Selected excerpt
=== Section Start ===
When President Johnson signed Medicare into law on June 30, 1965, he said: "If it has a few defects, I am confident those can be quickly remedied." Quickly is a relative term… but more than fifty years later, more than a few defects remain.
The death knell and possibility for Medicare going broke and its sister program, Medicaid, has been sounded regularly for decades by politicians, government entities, and special interest groups alike. Their claims that Medicare is headed for bankruptcy are largely overblown, but they’re not entirely without merit: Healthcare spending overall has decreased in recent years, but in 2014 Medicare spent over $613 billion to cover care for 54 million beneficiaries. Projections of Medicare costs are highly uncertain, especially when looking out more than several decades, so it’s likely that the program will continue to eat up an ever greater portion of the federal budget and the economy.
Even more concerning may be the structural flaws leading the program to misallocate and misuse funds. A recent Government Accountability Office report found that $60 billion (10 percent of Medicare's budget) was lost to waste, fraud, abuse or improper payments in 2014.
Beyond that misspent 10 percent, however, what’s plaguing the Medicare program moving forward? What forces will have the greatest impact on Medicare’s solvency in 2016 and beyond? For any healthcare group, revenue cycle management entity, medical billing company, or Medicare-covered patient interested in the future of the program, these are the top issues to keep an eye on.
The ACA & its Ongoing Impact
According to a report from the Center on Budget and Policy Priorities (CBBP), healthcare reform via the Affordable Care Act (ACA) has “significantly improved Medicare’s financial outlook, boosting revenues and making the program more efficient.” For example, Medicare’s Hospital Insurance trust fund is now projected to remain solvent 13 years longer than before the Affordable Care Act was enacted. Will the ACA’s positive effects continue? Or will changing patient behavior in the new ACA-powered healthcare landscape lead to greater Medicare spending in the years to come? Only time will tell.
=== Section End ===
Raw data
=== Section Start ===
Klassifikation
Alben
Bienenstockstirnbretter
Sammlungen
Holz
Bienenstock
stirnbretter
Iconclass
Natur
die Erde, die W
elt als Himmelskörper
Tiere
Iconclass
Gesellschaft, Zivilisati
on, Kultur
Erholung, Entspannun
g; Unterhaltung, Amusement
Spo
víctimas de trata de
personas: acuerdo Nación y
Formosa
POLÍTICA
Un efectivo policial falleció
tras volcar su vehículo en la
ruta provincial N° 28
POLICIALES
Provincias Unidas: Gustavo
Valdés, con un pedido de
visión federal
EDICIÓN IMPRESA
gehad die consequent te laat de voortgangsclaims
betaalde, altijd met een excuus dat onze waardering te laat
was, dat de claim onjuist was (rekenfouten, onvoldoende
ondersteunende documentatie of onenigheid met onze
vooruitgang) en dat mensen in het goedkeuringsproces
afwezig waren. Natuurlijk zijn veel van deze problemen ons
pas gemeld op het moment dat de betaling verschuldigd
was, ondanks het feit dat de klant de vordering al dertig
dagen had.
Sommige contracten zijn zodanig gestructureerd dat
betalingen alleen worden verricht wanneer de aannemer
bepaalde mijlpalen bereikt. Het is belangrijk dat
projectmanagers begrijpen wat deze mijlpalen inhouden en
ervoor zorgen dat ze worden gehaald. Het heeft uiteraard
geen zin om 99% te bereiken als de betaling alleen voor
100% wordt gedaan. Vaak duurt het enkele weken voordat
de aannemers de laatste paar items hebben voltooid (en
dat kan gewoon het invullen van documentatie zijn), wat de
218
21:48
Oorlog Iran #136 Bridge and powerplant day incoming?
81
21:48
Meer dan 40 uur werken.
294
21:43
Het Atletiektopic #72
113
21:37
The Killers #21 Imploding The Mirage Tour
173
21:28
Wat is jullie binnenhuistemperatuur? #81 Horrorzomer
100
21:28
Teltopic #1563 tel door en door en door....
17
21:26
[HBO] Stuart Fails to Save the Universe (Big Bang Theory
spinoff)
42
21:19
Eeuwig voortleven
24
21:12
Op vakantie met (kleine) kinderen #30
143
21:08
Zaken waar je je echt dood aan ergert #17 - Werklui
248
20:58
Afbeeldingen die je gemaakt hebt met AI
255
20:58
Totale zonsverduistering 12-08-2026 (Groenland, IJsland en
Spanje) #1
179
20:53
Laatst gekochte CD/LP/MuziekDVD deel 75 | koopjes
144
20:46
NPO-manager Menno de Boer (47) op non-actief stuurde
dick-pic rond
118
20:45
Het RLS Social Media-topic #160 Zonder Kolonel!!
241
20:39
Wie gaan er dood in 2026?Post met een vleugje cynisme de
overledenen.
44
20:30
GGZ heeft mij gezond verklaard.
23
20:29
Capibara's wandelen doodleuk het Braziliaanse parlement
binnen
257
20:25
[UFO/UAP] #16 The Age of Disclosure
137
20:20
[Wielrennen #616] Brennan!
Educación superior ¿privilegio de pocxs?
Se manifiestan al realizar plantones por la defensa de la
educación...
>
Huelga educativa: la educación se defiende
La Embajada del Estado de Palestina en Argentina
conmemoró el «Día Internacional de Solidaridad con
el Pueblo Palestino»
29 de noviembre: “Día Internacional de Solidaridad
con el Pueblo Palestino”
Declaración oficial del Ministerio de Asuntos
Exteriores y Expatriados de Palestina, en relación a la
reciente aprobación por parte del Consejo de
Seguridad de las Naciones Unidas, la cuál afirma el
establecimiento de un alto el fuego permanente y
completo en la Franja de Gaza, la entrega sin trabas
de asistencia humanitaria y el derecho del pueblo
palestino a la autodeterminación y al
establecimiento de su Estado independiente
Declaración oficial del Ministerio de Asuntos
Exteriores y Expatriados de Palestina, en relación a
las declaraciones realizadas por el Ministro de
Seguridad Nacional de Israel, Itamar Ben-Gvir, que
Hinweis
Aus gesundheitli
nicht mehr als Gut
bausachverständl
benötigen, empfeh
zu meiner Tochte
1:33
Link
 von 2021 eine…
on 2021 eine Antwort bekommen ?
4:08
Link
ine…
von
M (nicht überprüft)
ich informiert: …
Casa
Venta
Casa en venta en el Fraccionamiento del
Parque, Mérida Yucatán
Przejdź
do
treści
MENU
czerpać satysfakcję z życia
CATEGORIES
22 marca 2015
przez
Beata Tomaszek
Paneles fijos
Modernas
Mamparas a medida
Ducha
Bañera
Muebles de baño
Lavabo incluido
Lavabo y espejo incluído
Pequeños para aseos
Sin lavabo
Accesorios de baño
=== Section End ===
Required action 1
Answer these questions using the article on Medicare's future:
(a) On what date did President Johnson sign Medicare into law?
(b) How much did Medicare spend in 2014, and how many beneficiaries did that cover?
(c) According to the Center on Budget and Policy Priorities report, how many years longer is Medicare's Hospital Insurance trust fund now projected to stay solvent than before the Affordable Care Act was enacted?
Required action 2
Write the next part of the article on Medicare's future, picking up after its final sentence.

Expected output 1
(a) June 30, 1965.
(b) Over $613 billion, covering 54 million beneficiaries.
(c) 13 years longer.

Expected output 2
U.S. Population Changes
Seniors today can expect to live 17 to 20 years (and counting) after reaching Medicare eligibility, and that has an undoubted impact on Medicare moving forward: Despite the improvements resulting from the passage and implementation of the ACA, the CBBP acknowledges that Medicare “continues to pose long-term budgetary challenges, stemming from the aging of the population and the continued rise in costs throughout the U.S. healthcare system.” Total Medicare spending is projected to grow from 3.5 percent of gross domestic product (GDP) in 2014 to 5.4 percent in 2035; and if the number grows beyond that, it could become unsustainable.
Rising Pharmaceutical Costs
Medicare spending on drugs was 0.48 percent of GDP in 2014, and the proportion will only grow as specialty drugs rise to oust more of their cheaper generic counterparts: Specialty drug spending accounted for one-third of all pharmaceutical spending by Medicare in 2014 despite comprising only 1 percent of drugs prescribed.